Criado inicialmente para servir como uma agenda para o médico, em que ele pudesse reunir (poucas) informações sobre as consultas com seus pacientes, a transformação digital pela qual o setor de saúde está passando remodelou essa solução. Agora, possui diferentes recursos que apenas evidenciam sua importância no dia a dia de clínicas, consultórios e hospitais – e que mostram que se tornou muito mais do que um simples repositório de informações. Mas quais são essas novas funções? Conheça as principais:

1 – Inteligência a partir de dados

Não há dúvida de que a principal vantagem de um prontuário eletrônico é sua capacidade de reunir os dados mais importantes para o dia a dia médico. Com poucos cliques, os médicos têm todas as informações que precisam sobre os pacientes. Mas e se fosse possível cruzá-las com outras fontes de dados? No cenário de digitalização, o sistema passou a fazer integrações de valor, incluindo conteúdos clínicos como artigos científicos. Isso traz mais inteligência aos processos do consultório, uma vez que é possível melhorar o diagnóstico de cada indivíduo com base na literatura médica disponível.

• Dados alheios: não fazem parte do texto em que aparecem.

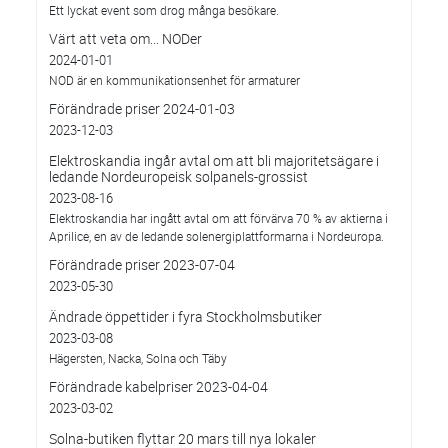
Ett lyckat event som drog många besökare.
Värt att veta om... NODer
2024-01-01
NOD är en kommunikationsenhet för armaturer
Förändrade priser 2024-01-03
2023-12-03
Elektroskandia ingår avtal om att bli majoritetsägare i
ledande Nordeuropeisk solpanels-grossist
2023-08-16
Elektroskandia har ingått avtal om att förvärva 70 % av aktierna i
Aprilice, en av de ledande solenergiplattformarna i Nordeuropa.
Förändrade priser 2023-07-04
2023-05-30
Ändrade öppettider i fyra Stockholmsbutiker
2023-03-08
Hägersten, Nacka, Solna och Täby
Förändrade kabelpriser 2023-04-04
2023-03-02
Solna-butiken flyttar 20 mars till nya lokaler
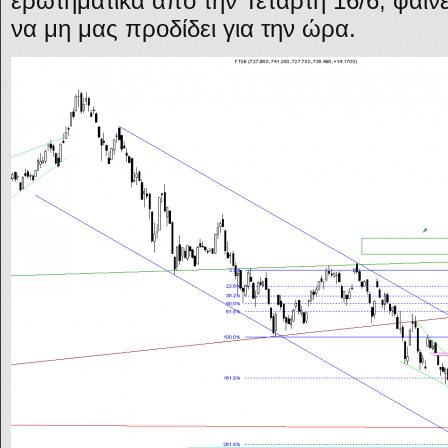
ερωτηματικά από την Τετάρτη 16/6, φαίνε
να μη μας προδίδει για την ώρα.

2 – Base para telemedicina

A telemedicina finalmente se tornou uma realidade no sistema de saúde do Brasil, ainda que de forma excepcional por conta da pandemia de covid-19. Entretanto, isso não significa que o médico tem liberdade para utilizar qualquer plataforma de vídeo para realizar as consultas à distância. Pelo contrário, há requisitos obrigatórios previstos pela Resolução 2.227/2018 do Conselho Federal de Medicina. Entre eles, a obrigatoriedade de contar com um prontuário eletrônico que tenha Certificação de Segurança NGS-2 pela SBIS-CFM.